作者： Brian C. Wise1,2, Keshia E. Mora1,2, Whasil Lee1,2,3, Mark R. Buckley1,2 1Department of Biomedical Engineering,University of Rochester, 2Department of Orthopaedics, Center for Musculoskeletal Research,University of Rochester Medical Center, 3Department of Pharmacology and Physiology,University of Rochester Medical Center

简介：

Overview

This study investigates the mechanobiology of tendon impingement and its role in fibrocartilaginous change. A custom experimental platform is presented, utilizing murine hind limb explants to explore the effects of mechanical strain on tendon insertion.

Key Study Components

Area of Science

Mechanobiology
Tendon Impingement
Fibrocartilage Formation

Background

Tendon impingement can lead to localized fiber cartilage formation.
Existing in vitro models often lack the three-dimensional extracellular environment.
Animal models manipulate external sources of impingement but do not fully replicate in vivo conditions.
Understanding the mechanobiological response is crucial for health and disease contexts.

Purpose of Study

To characterize matrix modeling related to mechanical strain patterns.
To identify molecular mechanisms mediating the response to tendon impingement.
To develop a model that maintains cell viability while simulating in vivo conditions.

Methods Used

Custom experimental platform for murine hind limb explants.
Tissue culture protocol to sustain cell viability.
Analysis of multi-axial mechanical strain patterns.
Characterization of fibrocartilaginous changes.

Main Results

Successful recreation of fibrocartilaginous change in explants.
Identification of spatially heterogeneous patterns of strain.
Insights into molecular mechanisms involved in tendon response.
Establishment of a viable model for future mechanobiology studies.

Conclusions

The developed model provides a platform for studying tendon impingement.
It addresses limitations of previous in vitro and in vivo models.
Further research can explore therapeutic interventions based on mechanobiological insights.

Frequently Asked Questions

What is tendon impingement?

Tendon impingement refers to the mechanical interference of a tendon with surrounding structures, leading to localized changes in tissue.

Why is fibrocartilage important?

Fibrocartilage plays a crucial role in load-bearing and provides structural support in tendons and joints.

How does the custom platform improve research?

The platform allows for the recreation of in vivo-like conditions while maintaining cell viability, enhancing the relevance of findings.

What are the implications of this study?

The study provides insights into the mechanobiological processes of tendon impingement, which could inform treatment strategies.

Can this model be used for other types of tissues?

While focused on tendon impingement, the principles of the model may be adapted for other fibrocartilaginous tissues.

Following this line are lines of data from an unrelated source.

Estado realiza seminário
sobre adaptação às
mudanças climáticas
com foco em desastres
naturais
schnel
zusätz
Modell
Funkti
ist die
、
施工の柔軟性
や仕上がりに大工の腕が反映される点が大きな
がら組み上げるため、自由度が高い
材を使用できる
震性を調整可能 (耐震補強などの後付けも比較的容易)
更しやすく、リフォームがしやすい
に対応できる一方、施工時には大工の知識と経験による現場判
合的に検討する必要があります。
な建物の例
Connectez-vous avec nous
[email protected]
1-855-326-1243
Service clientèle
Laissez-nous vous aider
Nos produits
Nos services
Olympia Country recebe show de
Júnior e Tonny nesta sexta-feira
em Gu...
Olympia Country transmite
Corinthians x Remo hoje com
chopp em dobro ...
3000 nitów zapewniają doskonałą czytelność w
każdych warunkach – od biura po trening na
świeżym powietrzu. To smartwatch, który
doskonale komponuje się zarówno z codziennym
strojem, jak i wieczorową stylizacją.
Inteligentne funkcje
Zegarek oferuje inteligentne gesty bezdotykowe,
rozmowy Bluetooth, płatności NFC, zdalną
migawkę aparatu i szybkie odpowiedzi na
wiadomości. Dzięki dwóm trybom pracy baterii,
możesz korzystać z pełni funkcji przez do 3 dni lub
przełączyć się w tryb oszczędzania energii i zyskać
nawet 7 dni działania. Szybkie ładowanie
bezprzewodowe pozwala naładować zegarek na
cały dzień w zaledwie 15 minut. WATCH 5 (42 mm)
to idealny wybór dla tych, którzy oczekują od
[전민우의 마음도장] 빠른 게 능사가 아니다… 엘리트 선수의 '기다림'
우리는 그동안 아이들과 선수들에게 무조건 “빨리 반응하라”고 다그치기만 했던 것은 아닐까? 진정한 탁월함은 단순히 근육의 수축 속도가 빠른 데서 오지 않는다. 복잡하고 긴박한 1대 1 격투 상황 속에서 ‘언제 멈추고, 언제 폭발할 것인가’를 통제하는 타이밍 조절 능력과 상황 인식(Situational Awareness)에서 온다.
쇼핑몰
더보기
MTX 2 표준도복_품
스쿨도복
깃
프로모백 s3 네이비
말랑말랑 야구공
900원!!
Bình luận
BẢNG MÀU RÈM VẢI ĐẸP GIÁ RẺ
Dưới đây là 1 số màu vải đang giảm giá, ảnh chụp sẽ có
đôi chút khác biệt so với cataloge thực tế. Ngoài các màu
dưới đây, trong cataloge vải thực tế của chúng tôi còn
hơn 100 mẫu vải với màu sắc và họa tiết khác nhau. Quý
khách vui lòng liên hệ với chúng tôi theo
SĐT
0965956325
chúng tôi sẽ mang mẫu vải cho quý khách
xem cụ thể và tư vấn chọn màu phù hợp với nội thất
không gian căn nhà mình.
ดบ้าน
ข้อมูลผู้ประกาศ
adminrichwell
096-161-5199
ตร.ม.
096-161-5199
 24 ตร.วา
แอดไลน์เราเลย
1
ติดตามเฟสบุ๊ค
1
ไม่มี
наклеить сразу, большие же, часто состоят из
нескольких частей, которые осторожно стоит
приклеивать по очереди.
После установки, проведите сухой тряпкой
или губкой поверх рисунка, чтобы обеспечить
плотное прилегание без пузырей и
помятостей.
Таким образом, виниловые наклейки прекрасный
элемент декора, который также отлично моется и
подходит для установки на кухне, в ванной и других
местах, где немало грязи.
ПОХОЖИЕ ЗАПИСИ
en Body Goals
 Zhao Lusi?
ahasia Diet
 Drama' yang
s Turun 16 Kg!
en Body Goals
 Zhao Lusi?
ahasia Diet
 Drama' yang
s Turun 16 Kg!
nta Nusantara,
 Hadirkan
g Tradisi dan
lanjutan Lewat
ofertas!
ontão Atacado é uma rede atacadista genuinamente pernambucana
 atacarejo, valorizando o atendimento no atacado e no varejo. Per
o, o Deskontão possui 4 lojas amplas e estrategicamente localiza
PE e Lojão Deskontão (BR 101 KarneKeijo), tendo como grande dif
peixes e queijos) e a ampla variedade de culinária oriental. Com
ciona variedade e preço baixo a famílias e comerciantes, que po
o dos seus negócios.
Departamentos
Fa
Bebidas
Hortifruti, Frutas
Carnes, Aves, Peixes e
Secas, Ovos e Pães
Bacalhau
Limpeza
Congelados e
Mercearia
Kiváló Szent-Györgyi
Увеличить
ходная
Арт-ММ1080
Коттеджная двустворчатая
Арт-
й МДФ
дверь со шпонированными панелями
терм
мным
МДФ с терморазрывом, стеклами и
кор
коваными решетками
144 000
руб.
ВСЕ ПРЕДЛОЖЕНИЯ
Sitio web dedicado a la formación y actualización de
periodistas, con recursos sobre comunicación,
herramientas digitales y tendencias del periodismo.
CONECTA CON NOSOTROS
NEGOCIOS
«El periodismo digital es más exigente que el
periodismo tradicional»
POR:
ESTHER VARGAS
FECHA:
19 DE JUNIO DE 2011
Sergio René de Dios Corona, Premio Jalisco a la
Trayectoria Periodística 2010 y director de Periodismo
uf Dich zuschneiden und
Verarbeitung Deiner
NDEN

What future research directions are suggested?

Future studies could explore therapeutic interventions and the molecular pathways involved in tendon impingement responses.

We present a custom experimental platform and tissue culture protocol that recreates fibrocartilaginous change driven by impingement of the Achilles tendon insertion in murine hind limb explants with sustained cell viability, providing a model suitable for exploring the mechanobiology of tendon impingement.